Auto Routing: One Model String, Every Provider
Most AI gateways make you pick a model. RoutePlex lets you skip that decision entirely.
Set model: "routeplex-ai" and the router handles everything — analyzing your request, scoring available models, and selecting the best one across OpenAI, Anthropic, and Google. If that model fails, it falls back to the next best option. Your application never sees the retry.
How It Works
Auto routing is a three-stage pipeline that runs in under 5ms:
Stage 1: Analyze
The router classifies your request by examining:
- Query type — code generation, analysis, creative writing, math, conversation, and 12 other categories
- Complexity — token count, specificity signals, multi-step reasoning indicators
- Context requirements — whether the task benefits from large context windows
This classification happens locally using pattern matching — no LLM calls, no latency overhead.
Stage 2: Score
Each available model receives a composite score based on four dimensions:
| Dimension | Weight | Source | |-----------|--------|--------| | Capability | 40% | Static benchmarks + query-type fit | | Cost | 25% | Per-token pricing for the estimated output | | Latency | 20% | Rolling p50 from recent requests | | Reliability | 15% | Error rate over the last 5 minutes |
Weights shift based on your chosen strategy (more on that below).
Stage 3: Route
The highest-scoring model wins. If it returns a 5xx or times out, the router retries with the next model in the ranked list — up to 2 fallback attempts. The entire fallback chain is invisible to your application.
Four Strategies
You can hint which dimension matters most by passing a routing strategy:
from openai import OpenAI
client = OpenAI(
base_url="https://api.routeplex.com/v1",
api_key="rp_..."
)
# Default: balanced across quality, cost, and speed
response = client.chat.completions.create(
model="routeplex-ai",
messages=[{"role": "user", "content": "Summarize this article"}]
)
# Prioritize quality — routes to the most capable model
response = client.chat.completions.create(
model="routeplex-ai",
messages=[{"role": "user", "content": "Review this code for security vulnerabilities"}],
extra_body={"routing_strategy": "quality"}
)
# Prioritize cost — routes to the most affordable option
response = client.chat.completions.create(
model="routeplex-ai",
messages=[{"role": "user", "content": "Classify this text as positive or negative"}],
extra_body={"routing_strategy": "cost"}
)
# Prioritize speed — routes to the lowest-latency model
response = client.chat.completions.create(
model="routeplex-ai",
messages=[{"role": "user", "content": "Quick: what's 15% of 240?"}],
extra_body={"routing_strategy": "speed"}
)
Strategy Weight Distribution
| Strategy | Capability | Cost | Latency | Reliability | |----------|-----------|------|---------|-------------| | Balanced | 40% | 25% | 20% | 15% | | Quality | 60% | 10% | 15% | 15% | | Cost | 20% | 50% | 15% | 15% | | Speed | 20% | 15% | 50% | 15% |
Works With the OpenAI SDK
Auto routing is fully compatible with the OpenAI SDK. No custom client, no wrapper library — just change your base_url:
import OpenAI from "openai";
const client = new OpenAI({
baseURL: "https://api.routeplex.com/v1",
apiKey: "rp_your_key_here",
});
const completion = await client.chat.completions.create({
model: "routeplex-ai",
messages: [{ role: "user", content: "Explain how DNS works" }],
stream: true,
});
for await (const chunk of completion) {
process.stdout.write(chunk.choices[0]?.delta?.content || "");
}
Streaming, function calling, and all standard parameters work exactly as expected.

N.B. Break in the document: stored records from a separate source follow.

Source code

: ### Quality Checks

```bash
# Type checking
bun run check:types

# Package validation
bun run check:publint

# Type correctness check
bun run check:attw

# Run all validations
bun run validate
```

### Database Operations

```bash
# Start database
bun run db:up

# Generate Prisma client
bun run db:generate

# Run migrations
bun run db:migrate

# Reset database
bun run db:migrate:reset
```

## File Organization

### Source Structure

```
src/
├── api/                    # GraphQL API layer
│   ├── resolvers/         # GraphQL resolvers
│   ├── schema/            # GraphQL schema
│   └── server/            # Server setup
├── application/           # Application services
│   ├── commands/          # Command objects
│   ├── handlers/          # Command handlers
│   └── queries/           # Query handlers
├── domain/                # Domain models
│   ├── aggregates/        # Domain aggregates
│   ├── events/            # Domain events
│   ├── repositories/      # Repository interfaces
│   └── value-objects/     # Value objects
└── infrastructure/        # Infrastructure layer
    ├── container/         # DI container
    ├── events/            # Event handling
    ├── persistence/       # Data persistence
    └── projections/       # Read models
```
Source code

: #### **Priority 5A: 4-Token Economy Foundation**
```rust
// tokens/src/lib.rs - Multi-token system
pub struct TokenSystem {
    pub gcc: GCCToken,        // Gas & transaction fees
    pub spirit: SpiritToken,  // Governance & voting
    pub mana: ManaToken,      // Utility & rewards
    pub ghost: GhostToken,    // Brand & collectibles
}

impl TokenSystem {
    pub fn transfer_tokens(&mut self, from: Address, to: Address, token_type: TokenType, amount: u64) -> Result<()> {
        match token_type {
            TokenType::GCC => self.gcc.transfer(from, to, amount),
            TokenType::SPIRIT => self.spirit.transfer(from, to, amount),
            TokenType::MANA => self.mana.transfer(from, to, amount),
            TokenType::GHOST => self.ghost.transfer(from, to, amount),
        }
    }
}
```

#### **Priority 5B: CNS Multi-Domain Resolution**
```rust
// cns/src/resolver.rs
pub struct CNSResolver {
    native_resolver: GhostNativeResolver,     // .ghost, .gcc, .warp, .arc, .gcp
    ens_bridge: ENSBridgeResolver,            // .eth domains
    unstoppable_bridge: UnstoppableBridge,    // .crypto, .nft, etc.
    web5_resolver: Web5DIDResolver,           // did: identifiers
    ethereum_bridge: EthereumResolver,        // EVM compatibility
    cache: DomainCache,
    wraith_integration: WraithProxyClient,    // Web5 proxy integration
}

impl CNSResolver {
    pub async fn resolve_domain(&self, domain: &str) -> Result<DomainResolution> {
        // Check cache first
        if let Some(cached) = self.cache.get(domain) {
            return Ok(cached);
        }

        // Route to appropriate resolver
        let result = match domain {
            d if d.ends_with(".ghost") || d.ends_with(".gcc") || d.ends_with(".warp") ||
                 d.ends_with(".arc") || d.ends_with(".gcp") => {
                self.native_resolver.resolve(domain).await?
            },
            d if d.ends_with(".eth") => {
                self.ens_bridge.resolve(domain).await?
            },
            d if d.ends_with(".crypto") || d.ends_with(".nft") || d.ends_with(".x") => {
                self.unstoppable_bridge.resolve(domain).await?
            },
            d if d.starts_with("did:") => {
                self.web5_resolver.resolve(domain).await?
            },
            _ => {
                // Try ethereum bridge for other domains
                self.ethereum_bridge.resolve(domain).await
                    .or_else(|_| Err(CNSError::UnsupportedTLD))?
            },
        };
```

Auto Routing + Self-Learning
If you have Self-Learning Routing enabled, auto routing gets smarter over time. The router applies per-model bias based on your historical performance data — models that consistently deliver better results for your workload get a score boost.
After ~100 requests per model, routing decisions are personalized to your specific use case. No configuration required.
When to Use Direct Mode Instead
Auto routing handles the common case well. But there are scenarios where specifying a model directly makes more sense:
- Reproducibility — If you need deterministic model selection for testing or compliance
- Model-specific features — If you're using features unique to a specific model (e.g., vision, extended thinking)
- Cost control — If you want to pin to a specific cheap model regardless of query complexity
# Direct mode — bypass auto routing
response = client.chat.completions.create(
model="anthropic/claude-sonnet-4",
messages=[{"role": "user", "content": "..."}]
)
The Bottom Line
Auto routing removes the model selection decision from your codebase. You get the best model for each request, automatic failover across providers, and cost optimization — all through a single model string.
One integration. Every model. Zero configuration.